I just went outside to add some more fruit and vegetable ends to my compost pile. I also "turned" the pile, meaning taking a pitch fork or shovel and mixing the matter at the bottom of the pile with the rest of the pile. The matter at the bottom of the pile was very damp because I hadn't turned it in a few days. Composting experts recommend turning your compost pile every two or three days to maximize decomposition. I also noticed that there were several dry spots in the layers of compost. Dry spots are a standard occurrence in New Mexican compost piles mostly due to out dry climate. Thoroughly mixing the compost seemed to even out the dry and damp spots.

Aeration is also an important part of the composting process. If you are using the same set up as me, (a black plastic garbage can), either punch hole around the bottom half of the can or take the lid off for a few hours a day. I'm using a black garbage can to start out my compost because it's supposed to help speed up the process and I have male dogs that pee on everything.  My compost seems to be breaking down very nicely. The bottom layers are a rich black color and the pile has a nice earthy smell. If your compost pile has an offensive smell, add dry leaves, grass clippings even a little bit of potting soil or just plan dirt.

I've been searching on newmexicocraigslist.org for wooden pallets to make a larger, more traditional compost bin and there are a few folks giving them away in Albuquerque.
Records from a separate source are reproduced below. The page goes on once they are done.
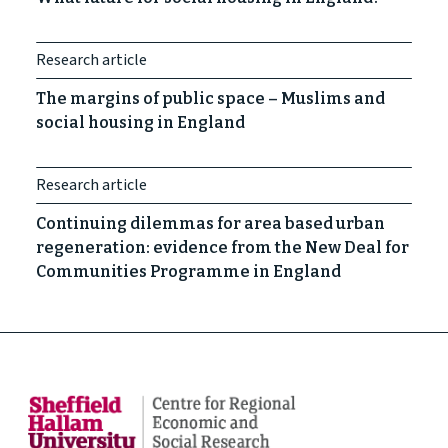
Research article
The margins of public space – Muslims and
social housing in England
Research article
Continuing dilemmas for area based urban
regeneration: evidence from the New Deal for
Communities Programme in England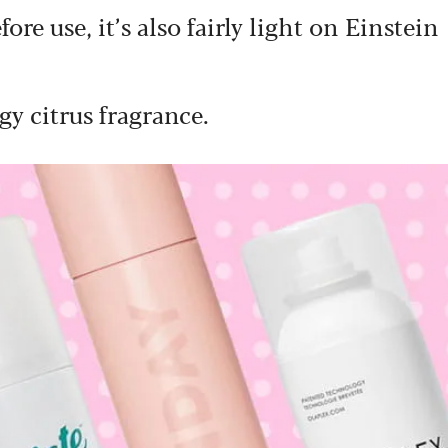
re use, it’s also fairly light on Einstein
gy citrus fragrance.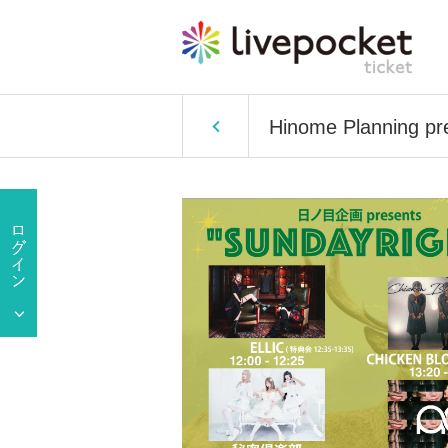
Hinome Planning p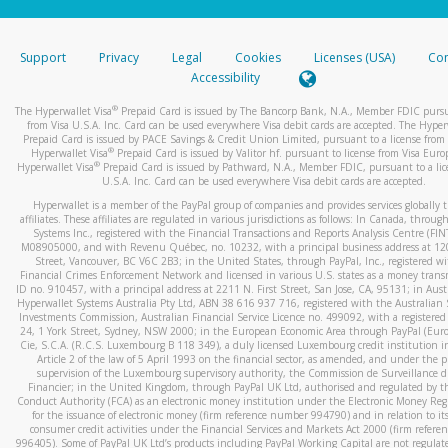
stated or asked from you.
If the caller left a voicemail, and you’re able to view a transcrip
Support
Privacy
Legal
Cookies
Licenses (USA)
Com
your mobile device, include a screenshot of it in your email.
Accessibility
When you send an email to
hw-spam@paypal.com
, you’ll recei
®
The Hyperwallet Visa
Prepaid Card is issued by The Bancorp Bank, N.A., Member FDIC pursu
automatic message letting you know we received it.
from Visa U.S.A. Inc. Card can be used everywhere Visa debit cards are accepted. The Hyper
Prepaid Card is issued by PACE Savings & Credit Union Limited, pursuant to a license from 
You can learn more about recognizing and preventing fraudule
®
Hyperwallet Visa
Prepaid Card is issued by Valitor hf. pursuant to license from Visa Euro
activity
here
.
®
Hyperwallet Visa
Prepaid Card is issued by Pathward, N.A., Member FDIC, pursuant to a lic
U.S.A. Inc. Card can be used everywhere Visa debit cards are accepted.
Hyperwallet is a member of the PayPal group of companies and provides services globally 
affiliates. These affiliates are regulated in various jurisdictions as follows: In Canada, throu
Systems Inc., registered with the Financial Transactions and Reports Analysis Centre (FI
M08905000, and with Revenu Québec, no. 10232, with a principal business address at 1
Street, Vancouver, BC V6C 2B3; in the United States, through PayPal, Inc., registered w
Financial Crimes Enforcement Network and licensed in various U.S. states as a money tran
ID no. 910457, with a principal address at 2211 N. First Street, San Jose, CA, 95131; in Aust
Hyperwallet Systems Australia Pty Ltd, ABN 38 616 937 716, registered with the Australian 
Investments Commission, Australian Financial Service Licence no. 499092, with a registered o
24, 1 York Street, Sydney, NSW 2000; in the European Economic Area through PayPal (Europe
Cie, S.C.A. (R.C.S. Luxembourg B 118 349), a duly licensed Luxembourg credit institution in
Article 2 of the law of 5 April 1993 on the financial sector, as amended, and under the 
supervision of the Luxembourg supervisory authority, the Commission de Surveillance d
Financier; in the United Kingdom, through PayPal UK Ltd, authorised and regulated by th
Conduct Authority (FCA) as an electronic money institution under the Electronic Money Re
for the issuance of electronic money (firm reference number 994790) and in relation to it
consumer credit activities under the Financial Services and Markets Act 2000 (firm refer
996405). Some of PayPal UK Ltd’s products including PayPal Working Capital are not regulat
Just type in "wooden pallets" in the "free" listings sections of newmexicocraigslist.org and several listing will appear. There are also some good deals on pre-manufactured compost bins which look pretty tempting because they are more enclosed and offer more protection for your compost. Especially if you have male dogs that pee on everything. Fortunately my husband has fenced off a nice, shady area for them where they can pee on everything...but my compost pile!